§ WORK TO BE COMPLETED: Please repeat, exactly as written, every line from the one containing "13625 50th Way" through the last line of the records, both included, and leave out any pictures.

Records from a data collection:

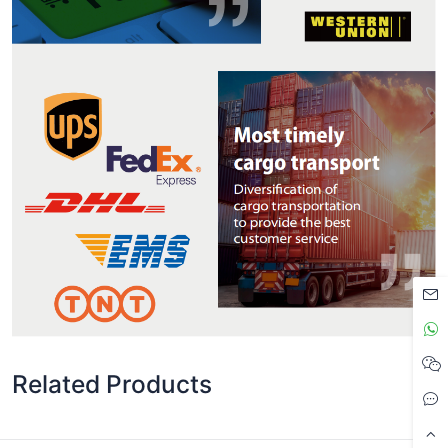
Related Products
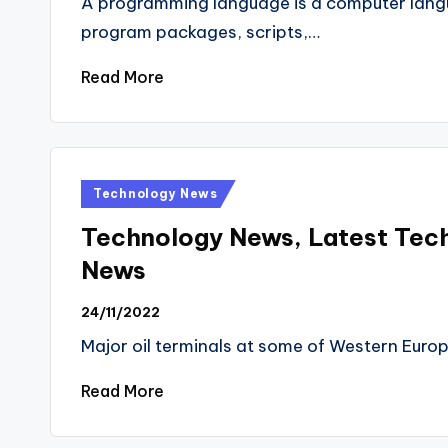
A programming language is a computer lan
program packages, scripts,…
Read More
Posted
Technology News
in
Technology News, Latest Tec
News
24/11/2022
Major oil terminals at some of Western Europ
Read More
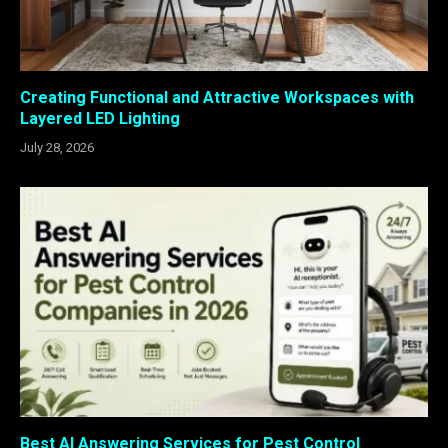
Creating Functional and Attractive Workspaces with
Layered LED Lighting
July 28, 2026
Best AI Answering Services for Pest Control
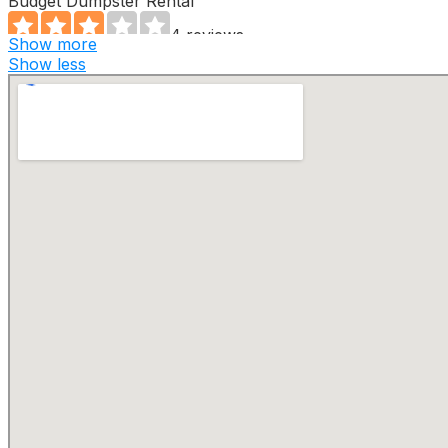
Budget Dumpster Rental
4 reviews
Show more
Dumpster Rental
Show less
+17273696240
St. Petersburg, FL 33711
Bin There Dump That
2 reviews
Junk Removal & Hauling
+17274751080
13625 50th Way N, Ste 14, Clearwater, FL 33760
Valet Living
83 reviews
Junk Removal & Hauling, Recycling Center, Pet Waste
Removal
+18132481327
100 S Ashley Dr, Ste 700, Tampa, FL 33602
U-Load We Load
2 reviews
Dumpster Rental
+17273890779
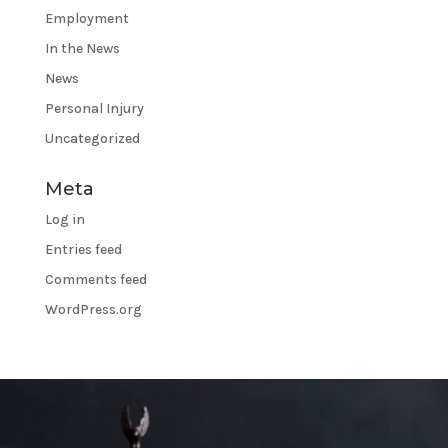
Employment
In the News
News
Personal Injury
Uncategorized
Meta
Log in
Entries feed
Comments feed
WordPress.org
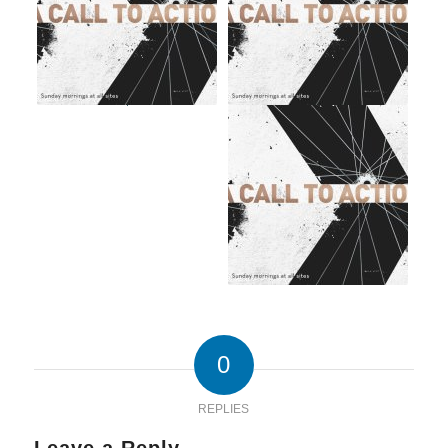
0
REPLIES
Leave a Reply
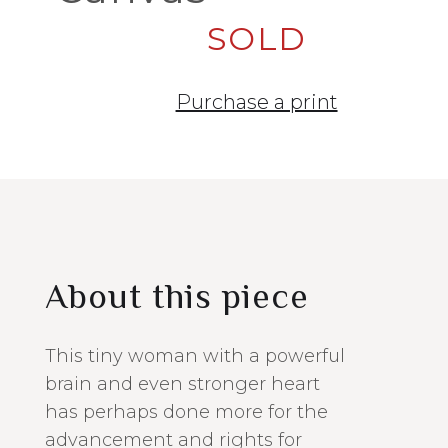
SOLD
Purchase a print
About this piece
This tiny woman with a powerful
brain and even stronger heart
has perhaps done more for the
advancement and rights for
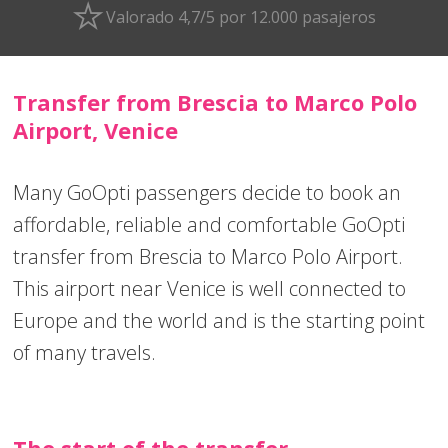
Valorado 4,7/5 por 12.000 pasajeros
Transfer from Brescia to Marco Polo
Airport, Venice
Many GoOpti passengers decide to book an
affordable, reliable and comfortable GoOpti
transfer from Brescia to Marco Polo Airport.
This airport near Venice is well connected to
Europe and the world and is the starting point
of many travels.
The start of the transfer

§ RESULT:
13625 50th Way N, Ste 14, Clearwater, FL 33760
Valet Living
83 reviews
Junk Removal & Hauling, Recycling Center, Pet Waste
Removal
+18132481327
100 S Ashley Dr, Ste 700, Tampa, FL 33602
U-Load We Load
2 reviews
Dumpster Rental
+17273890779
Employment
In the News
News
Personal Injury
Uncategorized
Meta
Log in
Entries feed
Comments feed
WordPress.org
0
REPLIES
Leave a Reply
SOLD
Purchase a print
About this piece
This tiny woman with a powerful
brain and even stronger heart
has perhaps done more for the
advancement and rights for
Valorado 4,7/5 por 12.000 pasajeros
Transfer from Brescia to Marco Polo
Airport, Venice
Many GoOpti passengers decide to book an
affordable, reliable and comfortable GoOpti
transfer from Brescia to Marco Polo Airport.
This airport near Venice is well connected to
Europe and the world and is the starting point
of many travels.
The start of the transfer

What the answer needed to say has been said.